The counterbalance to this, he adds, is the stifling uniformity of the American front garden: ‘The lawns running down to the sidewalk and the picket fence. That contrast is huge and completely fascinating.’

Most of all, he admires the Americans’ uninhibited love of innovation. We Brits, on the other hand, still tend to re-create and reform our cultural inheritance when it comes to gardens: ‘We are not, by and large, comfortable with the genuinely modern.’

His main criticism about the British approach to gardening, however, is our focus on how to do it and not nearly enough on what we’re doing. ‘The whole point about gardening is not to learn how to garden, but is to find solace, is to be happy, is to make beauty, is to have spiritual communion, is to have fun and muck about. How we do that really, really doesn’t matter.’

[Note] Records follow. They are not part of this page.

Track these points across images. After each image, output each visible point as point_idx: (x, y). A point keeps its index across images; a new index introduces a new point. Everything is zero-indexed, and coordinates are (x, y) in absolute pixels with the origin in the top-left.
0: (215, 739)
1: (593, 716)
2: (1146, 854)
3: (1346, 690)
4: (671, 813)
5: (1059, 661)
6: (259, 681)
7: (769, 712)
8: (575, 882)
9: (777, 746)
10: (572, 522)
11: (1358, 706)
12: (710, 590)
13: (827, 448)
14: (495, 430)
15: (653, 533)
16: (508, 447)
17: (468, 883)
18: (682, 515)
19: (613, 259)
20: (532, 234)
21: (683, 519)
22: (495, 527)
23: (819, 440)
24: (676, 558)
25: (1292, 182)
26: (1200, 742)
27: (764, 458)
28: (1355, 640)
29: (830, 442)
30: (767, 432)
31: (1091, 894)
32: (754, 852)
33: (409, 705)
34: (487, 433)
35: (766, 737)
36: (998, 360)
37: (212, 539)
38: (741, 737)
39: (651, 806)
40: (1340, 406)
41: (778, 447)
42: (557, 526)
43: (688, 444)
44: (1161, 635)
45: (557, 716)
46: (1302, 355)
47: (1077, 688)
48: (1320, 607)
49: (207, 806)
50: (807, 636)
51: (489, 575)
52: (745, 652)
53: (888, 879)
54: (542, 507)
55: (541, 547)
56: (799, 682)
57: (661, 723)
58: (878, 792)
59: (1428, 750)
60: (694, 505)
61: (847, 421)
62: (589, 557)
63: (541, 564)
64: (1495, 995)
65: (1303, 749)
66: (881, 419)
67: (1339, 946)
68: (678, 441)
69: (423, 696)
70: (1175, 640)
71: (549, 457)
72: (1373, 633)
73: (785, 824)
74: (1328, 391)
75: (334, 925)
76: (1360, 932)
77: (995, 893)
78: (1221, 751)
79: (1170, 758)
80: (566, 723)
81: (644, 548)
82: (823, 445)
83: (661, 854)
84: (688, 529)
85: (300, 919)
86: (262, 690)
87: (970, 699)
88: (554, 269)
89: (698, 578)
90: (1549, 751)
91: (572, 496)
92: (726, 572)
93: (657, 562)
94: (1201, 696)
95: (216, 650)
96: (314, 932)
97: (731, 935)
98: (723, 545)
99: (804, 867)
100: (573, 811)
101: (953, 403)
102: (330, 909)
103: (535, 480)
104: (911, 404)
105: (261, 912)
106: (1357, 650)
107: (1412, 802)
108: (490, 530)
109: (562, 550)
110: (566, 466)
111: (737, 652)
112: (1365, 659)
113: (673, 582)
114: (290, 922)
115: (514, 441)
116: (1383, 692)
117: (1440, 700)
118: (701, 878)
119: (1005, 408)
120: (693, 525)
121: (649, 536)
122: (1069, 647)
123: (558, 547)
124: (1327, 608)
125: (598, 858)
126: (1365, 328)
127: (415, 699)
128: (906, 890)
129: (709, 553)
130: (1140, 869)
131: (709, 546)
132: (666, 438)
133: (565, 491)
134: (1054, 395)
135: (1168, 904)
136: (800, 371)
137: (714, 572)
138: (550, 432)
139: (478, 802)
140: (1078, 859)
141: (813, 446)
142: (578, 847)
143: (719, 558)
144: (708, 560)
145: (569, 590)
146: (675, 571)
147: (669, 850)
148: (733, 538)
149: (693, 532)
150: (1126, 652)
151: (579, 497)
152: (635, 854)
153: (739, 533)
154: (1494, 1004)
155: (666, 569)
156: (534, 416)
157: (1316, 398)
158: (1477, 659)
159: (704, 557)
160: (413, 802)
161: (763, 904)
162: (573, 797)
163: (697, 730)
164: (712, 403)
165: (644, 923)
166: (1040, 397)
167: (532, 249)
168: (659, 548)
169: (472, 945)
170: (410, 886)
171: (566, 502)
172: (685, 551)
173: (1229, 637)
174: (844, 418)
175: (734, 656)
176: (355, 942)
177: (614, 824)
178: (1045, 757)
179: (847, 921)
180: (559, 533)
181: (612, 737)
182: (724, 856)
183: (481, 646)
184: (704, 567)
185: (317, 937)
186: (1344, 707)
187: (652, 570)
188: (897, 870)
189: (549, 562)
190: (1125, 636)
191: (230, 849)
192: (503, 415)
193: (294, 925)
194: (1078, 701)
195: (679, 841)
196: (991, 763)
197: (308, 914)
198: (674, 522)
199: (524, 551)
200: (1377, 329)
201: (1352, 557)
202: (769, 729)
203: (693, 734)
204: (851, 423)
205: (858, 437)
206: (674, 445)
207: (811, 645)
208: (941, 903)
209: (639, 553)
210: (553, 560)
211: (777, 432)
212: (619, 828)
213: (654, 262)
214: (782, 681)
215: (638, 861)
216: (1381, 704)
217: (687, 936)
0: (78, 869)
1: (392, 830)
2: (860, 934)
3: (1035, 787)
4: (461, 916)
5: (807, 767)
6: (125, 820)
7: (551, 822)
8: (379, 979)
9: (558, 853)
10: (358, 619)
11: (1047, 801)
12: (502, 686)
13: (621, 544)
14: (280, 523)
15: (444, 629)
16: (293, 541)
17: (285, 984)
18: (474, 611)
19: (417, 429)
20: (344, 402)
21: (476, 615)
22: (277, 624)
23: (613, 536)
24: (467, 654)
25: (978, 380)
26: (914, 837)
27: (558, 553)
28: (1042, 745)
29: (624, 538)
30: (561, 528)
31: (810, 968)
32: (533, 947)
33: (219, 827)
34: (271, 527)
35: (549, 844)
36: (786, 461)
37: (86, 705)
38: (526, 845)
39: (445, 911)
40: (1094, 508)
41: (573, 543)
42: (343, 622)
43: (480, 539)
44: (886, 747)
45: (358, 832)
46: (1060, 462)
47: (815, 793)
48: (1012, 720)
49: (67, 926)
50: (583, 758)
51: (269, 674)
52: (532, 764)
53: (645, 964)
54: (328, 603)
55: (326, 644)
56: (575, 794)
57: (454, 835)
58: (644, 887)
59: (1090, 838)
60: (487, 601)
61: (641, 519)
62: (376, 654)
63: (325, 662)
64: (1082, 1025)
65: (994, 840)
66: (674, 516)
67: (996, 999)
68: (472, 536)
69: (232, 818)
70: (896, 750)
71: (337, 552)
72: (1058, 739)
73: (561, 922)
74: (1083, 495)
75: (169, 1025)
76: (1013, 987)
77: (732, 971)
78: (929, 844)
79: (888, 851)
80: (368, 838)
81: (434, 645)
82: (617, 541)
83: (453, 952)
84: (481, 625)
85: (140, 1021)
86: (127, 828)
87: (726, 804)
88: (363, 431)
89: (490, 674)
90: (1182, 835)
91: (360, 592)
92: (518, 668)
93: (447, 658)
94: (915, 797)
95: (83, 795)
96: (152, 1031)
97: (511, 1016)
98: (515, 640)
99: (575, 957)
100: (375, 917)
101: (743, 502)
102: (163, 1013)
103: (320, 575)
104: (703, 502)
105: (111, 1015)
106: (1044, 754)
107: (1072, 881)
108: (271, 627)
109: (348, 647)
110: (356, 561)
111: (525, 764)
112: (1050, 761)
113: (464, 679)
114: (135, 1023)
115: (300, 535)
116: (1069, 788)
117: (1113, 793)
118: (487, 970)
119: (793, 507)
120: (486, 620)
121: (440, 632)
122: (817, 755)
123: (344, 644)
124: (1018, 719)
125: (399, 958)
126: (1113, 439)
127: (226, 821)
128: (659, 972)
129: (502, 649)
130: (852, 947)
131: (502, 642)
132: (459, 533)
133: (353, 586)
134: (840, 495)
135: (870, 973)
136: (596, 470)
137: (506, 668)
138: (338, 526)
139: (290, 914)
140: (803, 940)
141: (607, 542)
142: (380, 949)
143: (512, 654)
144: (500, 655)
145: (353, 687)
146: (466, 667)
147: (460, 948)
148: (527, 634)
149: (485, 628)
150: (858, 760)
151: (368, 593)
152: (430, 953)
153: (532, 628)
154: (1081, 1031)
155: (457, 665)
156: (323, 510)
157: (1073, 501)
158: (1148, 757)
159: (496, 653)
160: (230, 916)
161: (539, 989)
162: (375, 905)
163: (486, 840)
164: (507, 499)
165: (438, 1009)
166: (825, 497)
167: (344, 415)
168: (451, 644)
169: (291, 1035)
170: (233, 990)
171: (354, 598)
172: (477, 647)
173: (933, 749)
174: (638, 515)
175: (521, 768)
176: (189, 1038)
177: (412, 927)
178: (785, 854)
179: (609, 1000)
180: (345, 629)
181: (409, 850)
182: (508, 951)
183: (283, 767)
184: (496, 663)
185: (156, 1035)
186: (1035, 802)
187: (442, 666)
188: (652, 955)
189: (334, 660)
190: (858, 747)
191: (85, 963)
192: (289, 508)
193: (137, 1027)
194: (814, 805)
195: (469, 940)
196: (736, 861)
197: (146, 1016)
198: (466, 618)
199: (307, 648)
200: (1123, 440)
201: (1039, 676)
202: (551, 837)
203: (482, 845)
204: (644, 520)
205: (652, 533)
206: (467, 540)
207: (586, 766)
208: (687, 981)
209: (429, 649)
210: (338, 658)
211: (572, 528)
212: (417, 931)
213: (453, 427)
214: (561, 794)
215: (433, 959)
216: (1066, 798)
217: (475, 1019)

My Garden World: The Natural Year by Monty Don (Hachette) and American Gardens by Monty Don and Derry Moore (Prestel Verlag GmbH & Co KG) are published in September 2020.


Monty Don’s favourite things

  • Where is your favourite place in Britain? The Llanthony valley in the Black Mountains, Wales.
  • Book? The Goshawk (T. H. White).
  • Music? I can’t imagine life without the Beatles or Dylan, but it’ll have to be the Brandenburg Concerto (J. S. Bach).
  • Food? Breakfast with yoghurt and fruit from the garden, followed by fresh eggs and homegrown chillies with sourdough toast. Tea, not coffee.
  • Dinner guest? Rose Gray (chef and writer, who died in 2010) — I do miss her.